Целую неделю шла стирка, и неделю мы с Женькой стояли на посту в прачечной. За это время было перестирано не только наше, но и офицерское белье, в том числе и постельное. Что-то ценное принесли жинки из тюрьмы, где народу было видимо-невидимо и порядки были не очень железные. Это ценное – золотые сережки, узнал я после – Женька сбыл на рынке, накупил выпивки, еды. Прикончив дневную стирку, закрыв вход простынями и выдворив меня в тамбур, на пост, как малоценный кадр, заключенные и постовой загуляли, предварительно вынеся мне на газете еды и яблочного забродившего сиропа в бутыли.

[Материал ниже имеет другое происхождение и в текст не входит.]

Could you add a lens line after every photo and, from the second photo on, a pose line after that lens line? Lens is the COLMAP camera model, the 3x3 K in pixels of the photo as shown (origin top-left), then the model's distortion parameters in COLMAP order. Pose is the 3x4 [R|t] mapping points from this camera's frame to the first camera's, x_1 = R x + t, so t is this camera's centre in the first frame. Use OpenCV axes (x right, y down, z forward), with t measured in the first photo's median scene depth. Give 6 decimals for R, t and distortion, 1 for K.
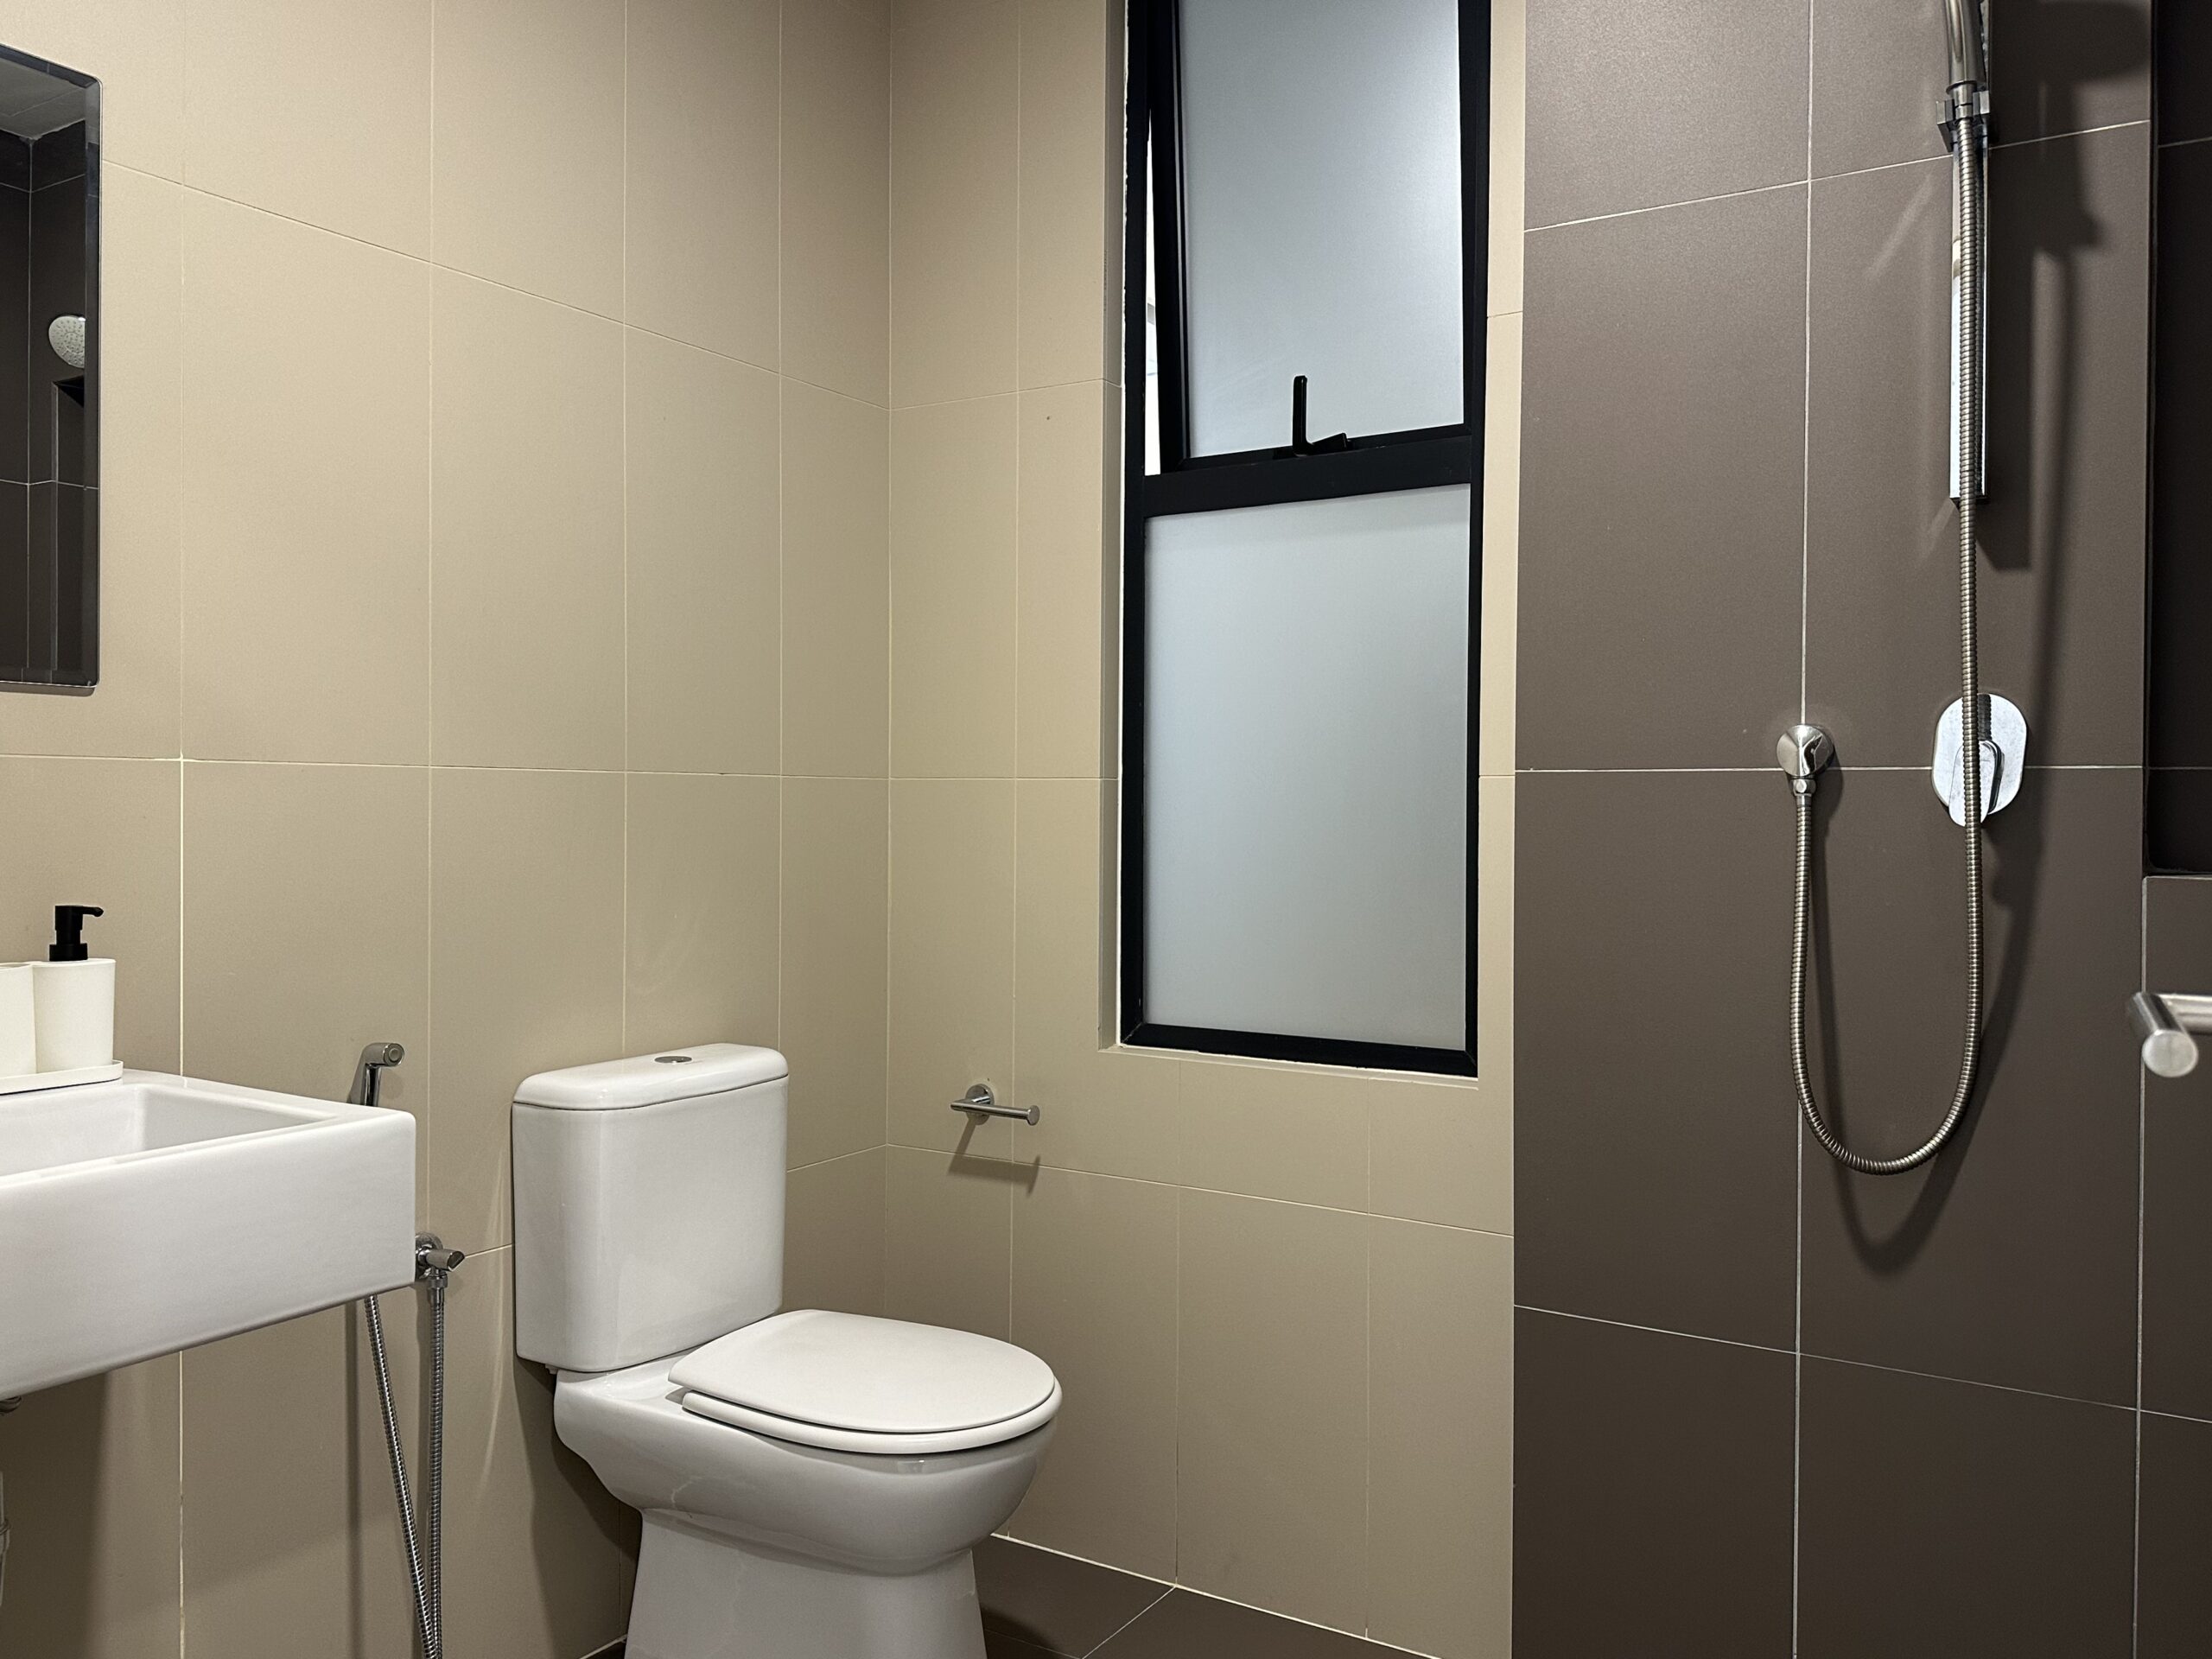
lens RADIAL K [[1689.0, 0, 1109.8], [0, 1689.0, 823.3], [0, 0, 1]] dist [0.117299, -0.179722]
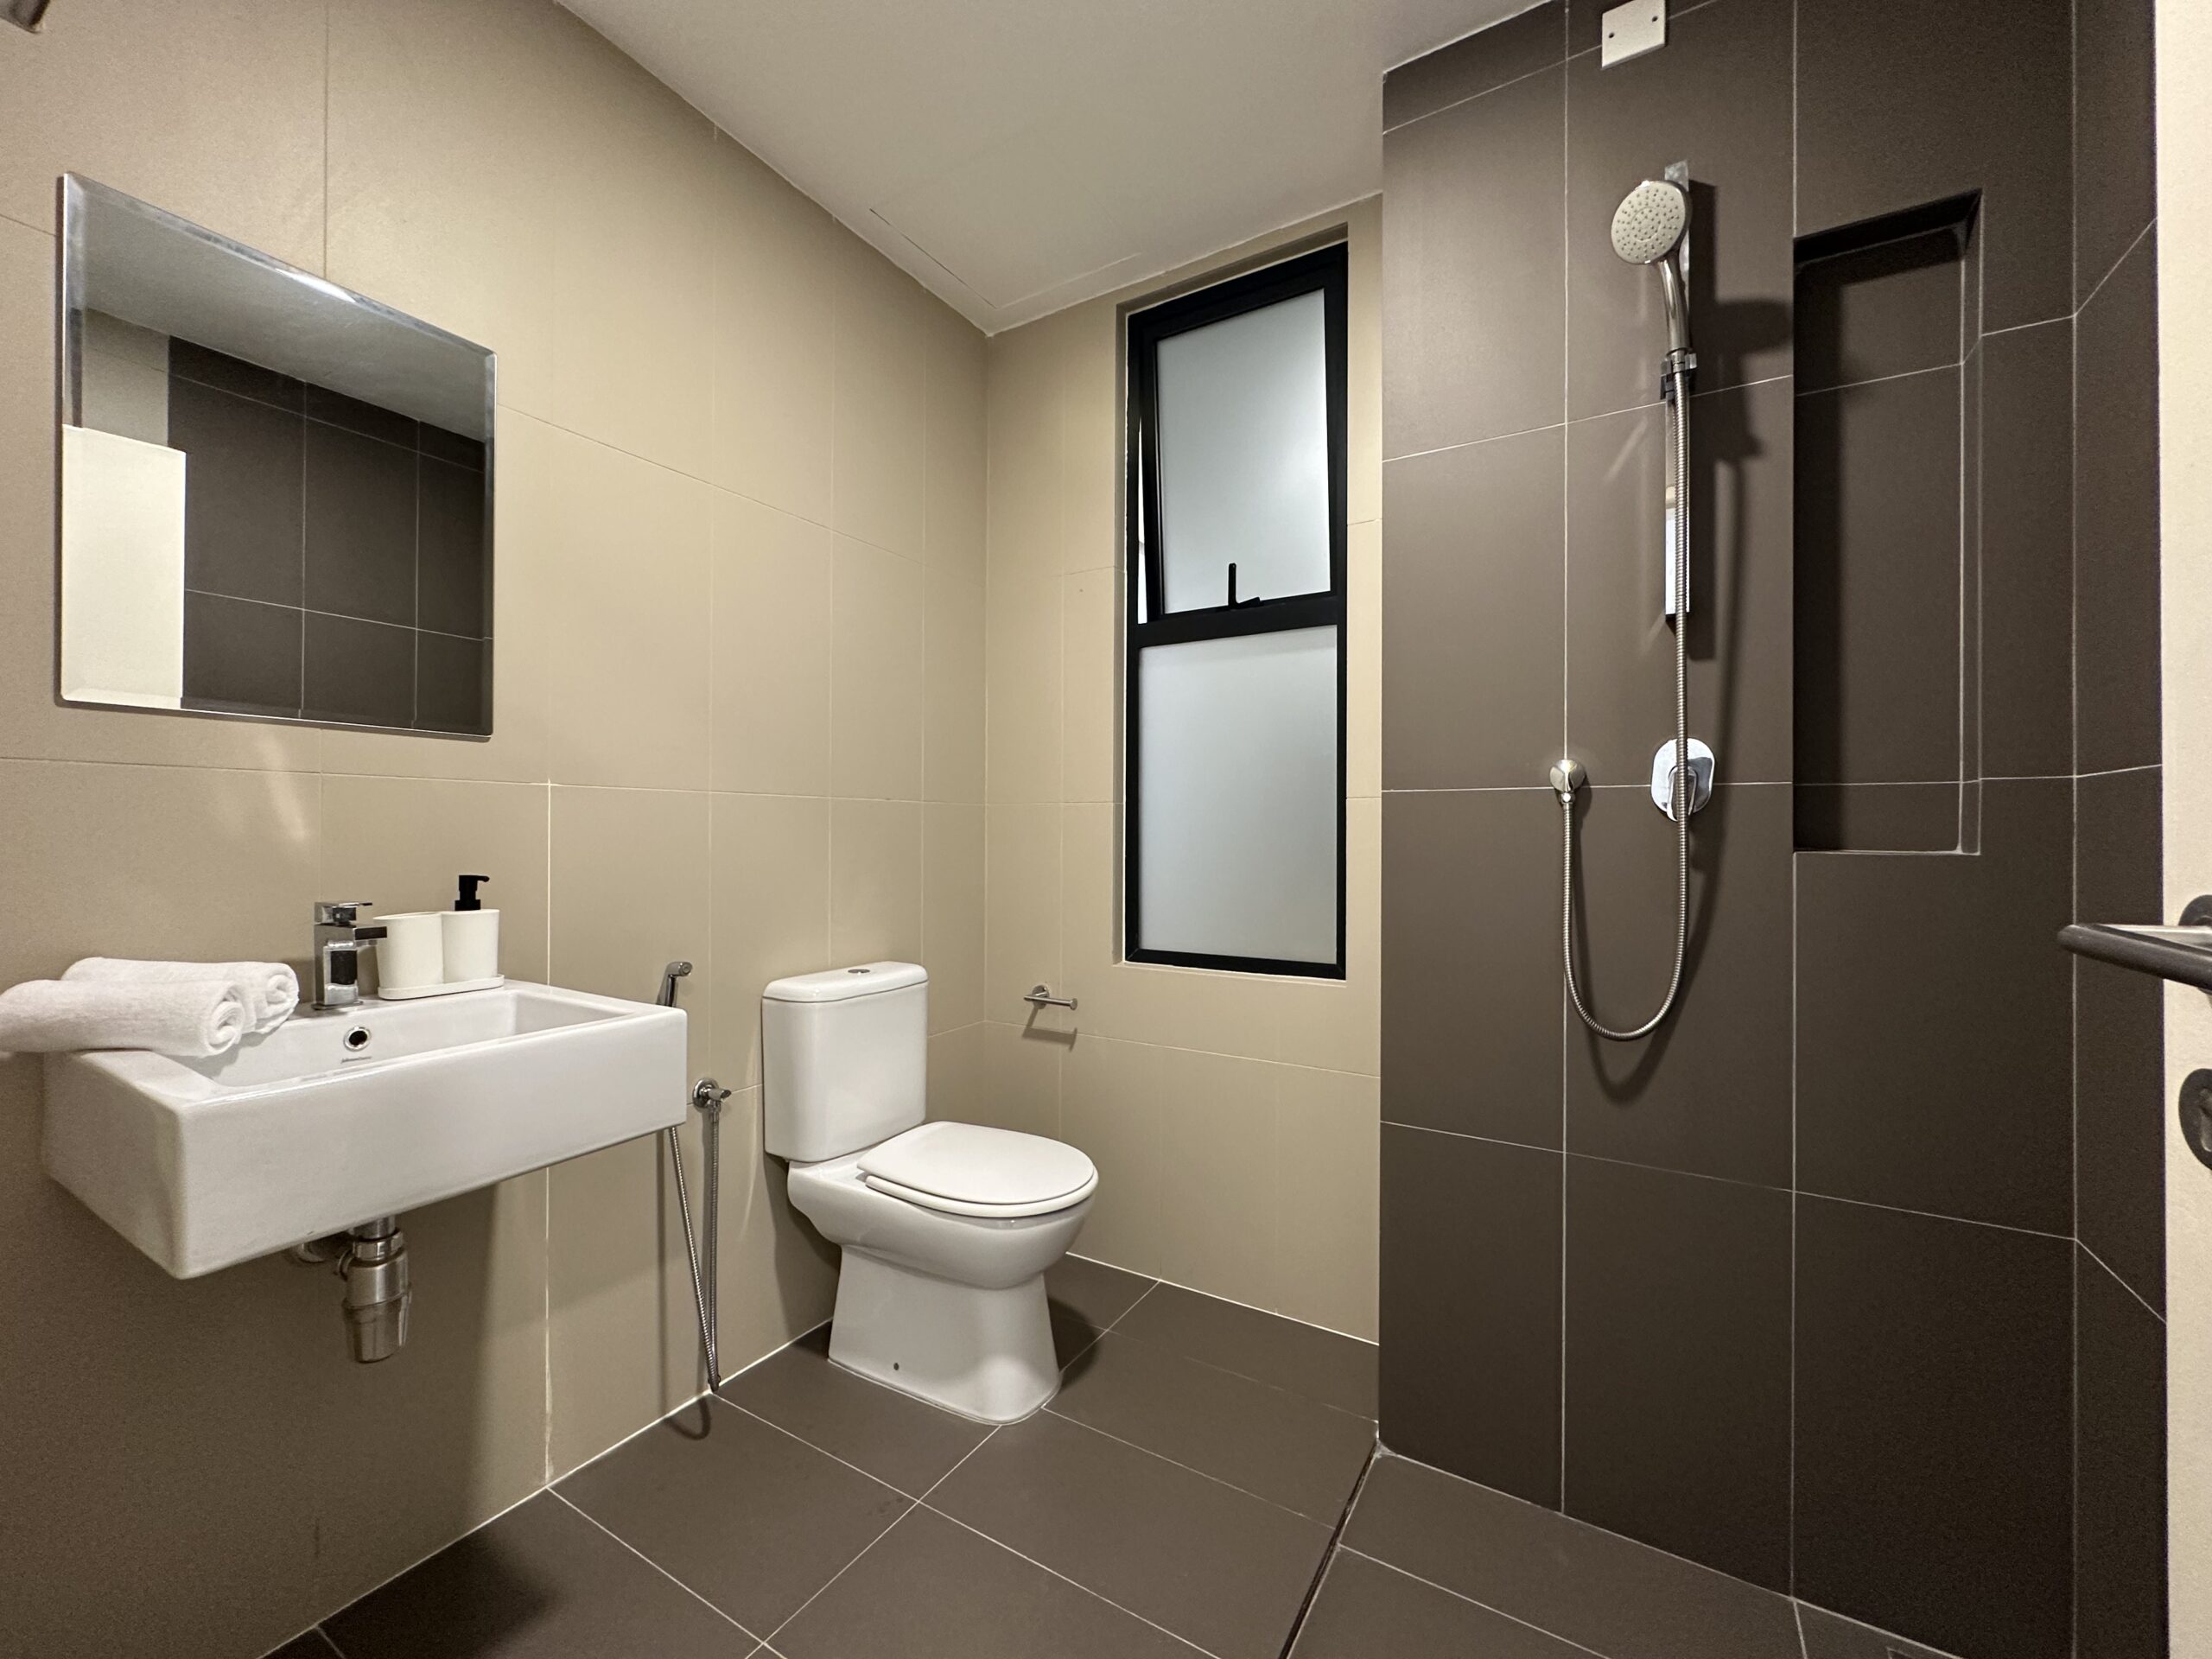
lens RADIAL K [[886.3, 0, 1105.5], [0, 886.3, 831.5], [0, 0, 1]] dist [-0.002545, 0.000395]
pose [[0.999883, -0.002600, 0.015080, -0.032750], [0.002789, 0.999918, -0.012528, 0.015708], [-0.015046, 0.012569, 0.999808, 0.150099]]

Разика два Женька уединялся с Тамарой в карантинном домике, находившемся через двор от прачечной. Там, в углу территории полка, зябко и стеснительно кособочился нужник с буквой «ж», написанной «вуглем». На сооружении были сорваны с одной петли дверцы, и с боков оно было источено и издолблено ножиками, чтобы, если какая «ж» решится посетить нужное позарез заведение, можно было подсмотреть, что оно и как там. Никто из офицерских жен в нужник тот не ходил, если и посещался он, то глухой ночью. Жинкам-прачкам куда было деваться? Бывший матрос Женька стоял на расстоянии, доходяг, желающих смотреть «кино», отгонял прочь заряженным автоматом.
Проныра Женька изловчился добыть ключ от карантинного домика и обходным манером уводил в него «на осмотр» смуглую, затаенно жгучую Тамару. За это за все – за организацию пьянки, за наслаждения – Женька мог получить десять лет штрафной, я, как пособник, – пять или тоже десять. И когда он предложил мне «прогуляться» с одной жинкой, я, подавляя в себе низменные страсти, честно признался, что боюсь за себя и за него, вообще за все боюсь: ведь Победа, жизнь – вот они, рядом, мы погубим себя ни за понюх табаку. С облегчением я вздохнул, когда стирка закончилась, мы отвели жинок к воротам тюрьмы и сдали их тамошней охране. На прощанье советский боевой моряк взасос, если не взаглот, целовался со смертельно сцепившейся с ним смуглой украинкой, и еле их, этих полюбовников из разных вражеских лагерей, мы расцепили; только моя бывшая специальность сцепщика, громко именуемая «составитель поездов», небось и спасла положение.